Copy the stretch of the vitreomacular traction abstract from "Clinical characteristics and" through "NICE guidance (TA297)" word for word.

### Passage provided

Clinical characteristics and selection of treatment modality for patients with vitreomacular traction:real-world implementation of NICE guidance (TA297)

Aim: To investigate the qualitative aspects in patient selection and the quantitative impact of disease burden in real world treatment of vitreomacular traction (VMT) and implementation of the National Institute for Health and Care Excellence (NICE) guidance (TA297). Methods: A monocentric, retrospective review of consecutive patients undergoing optical coherence tomography (OCT) imaging over a 3 month period. Patients with VMT in at least one eye were identified for further data collection on laterality, visual acuity, symptoms, presence of epiretinal membrane, macular hole and treatment selection. Results: A total of 3472 patients underwent OCT imaging with a total of 6878 eyes scanned. Out of 87 patients, 74 patients had unilateral VMT (38 right, 36 left) and 13 patients had bilateral VMT. Eighteen patients with unilateral VMT satisfied NICE criteria of severe sight problems in the affected eye. Eight were managed for a coexisting pathology, one refused treatment, one patient did not attend, two closed spontaneously, and one received ocriplasmin prior to the study start date. Only two patients with unilateral VMT received ocriplasmin and three underwent vitrectomy. Those failing to meet NICE criteria for unilateral VMT were predominantly asymptomatic (n=49) or had coexisting ERM (n=5) or both (n=2). Conclusion: Ocriplasmin provides an alternative treatment for patients with symptomatic VMT. Our data shows that the majority of patients with VMT do not meet NICE TA297 primarily due to lack of symptoms. Those meeting NICE criteria, but not treated, tended to have coexisting macular pathology. Variation in patient selection due to subjective factors not outlined in NICE guidance suggests that real world outcomes of ocriplasmin therapy should be interpreted with caution.

######
### Excerpted data

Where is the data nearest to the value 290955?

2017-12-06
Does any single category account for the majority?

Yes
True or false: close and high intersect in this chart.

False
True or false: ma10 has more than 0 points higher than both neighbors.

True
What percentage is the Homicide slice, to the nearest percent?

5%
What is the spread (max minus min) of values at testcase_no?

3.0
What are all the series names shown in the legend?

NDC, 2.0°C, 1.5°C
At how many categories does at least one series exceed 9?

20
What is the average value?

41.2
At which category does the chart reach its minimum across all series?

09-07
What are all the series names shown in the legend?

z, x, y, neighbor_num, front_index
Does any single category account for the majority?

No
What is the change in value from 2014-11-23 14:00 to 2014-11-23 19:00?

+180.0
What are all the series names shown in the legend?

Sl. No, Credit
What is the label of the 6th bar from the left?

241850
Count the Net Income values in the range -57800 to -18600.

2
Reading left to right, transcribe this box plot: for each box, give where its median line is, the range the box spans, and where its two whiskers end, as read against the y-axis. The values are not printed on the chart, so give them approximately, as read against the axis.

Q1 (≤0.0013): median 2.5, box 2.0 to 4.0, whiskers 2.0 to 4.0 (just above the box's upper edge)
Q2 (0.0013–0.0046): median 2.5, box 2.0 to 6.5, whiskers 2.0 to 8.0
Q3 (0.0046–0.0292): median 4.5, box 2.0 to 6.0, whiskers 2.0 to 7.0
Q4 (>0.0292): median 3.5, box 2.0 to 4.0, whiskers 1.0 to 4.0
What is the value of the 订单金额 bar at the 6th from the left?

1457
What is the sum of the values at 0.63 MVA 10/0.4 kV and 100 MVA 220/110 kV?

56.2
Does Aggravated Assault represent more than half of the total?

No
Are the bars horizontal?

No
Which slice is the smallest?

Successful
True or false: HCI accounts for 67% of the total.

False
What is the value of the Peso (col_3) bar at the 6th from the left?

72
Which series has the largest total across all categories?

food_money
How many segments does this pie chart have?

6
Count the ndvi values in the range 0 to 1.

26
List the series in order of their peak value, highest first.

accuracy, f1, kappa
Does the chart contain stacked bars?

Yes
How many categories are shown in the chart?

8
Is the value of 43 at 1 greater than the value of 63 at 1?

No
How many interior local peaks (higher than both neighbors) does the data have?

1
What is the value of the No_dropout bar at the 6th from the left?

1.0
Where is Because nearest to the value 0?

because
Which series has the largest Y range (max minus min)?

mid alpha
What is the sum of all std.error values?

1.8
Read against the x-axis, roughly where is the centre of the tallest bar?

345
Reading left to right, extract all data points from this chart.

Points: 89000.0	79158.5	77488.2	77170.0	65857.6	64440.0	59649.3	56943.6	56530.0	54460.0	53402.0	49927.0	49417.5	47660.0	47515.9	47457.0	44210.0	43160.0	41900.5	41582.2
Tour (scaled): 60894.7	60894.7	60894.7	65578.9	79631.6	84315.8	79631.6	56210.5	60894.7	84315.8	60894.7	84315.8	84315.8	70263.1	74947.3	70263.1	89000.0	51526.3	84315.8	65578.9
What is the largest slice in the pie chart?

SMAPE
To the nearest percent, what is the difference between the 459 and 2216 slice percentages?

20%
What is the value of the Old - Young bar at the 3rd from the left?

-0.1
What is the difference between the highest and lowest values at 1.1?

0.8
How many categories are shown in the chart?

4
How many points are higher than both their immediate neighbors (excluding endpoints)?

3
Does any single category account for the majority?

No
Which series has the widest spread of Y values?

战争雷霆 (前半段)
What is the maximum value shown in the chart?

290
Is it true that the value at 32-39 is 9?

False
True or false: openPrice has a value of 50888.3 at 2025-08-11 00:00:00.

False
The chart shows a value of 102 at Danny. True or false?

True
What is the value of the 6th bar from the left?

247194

######

→ **Finished task**:
Clinical characteristics and selection of treatment modality for patients with vitreomacular traction:real-world implementation of NICE guidance (TA297)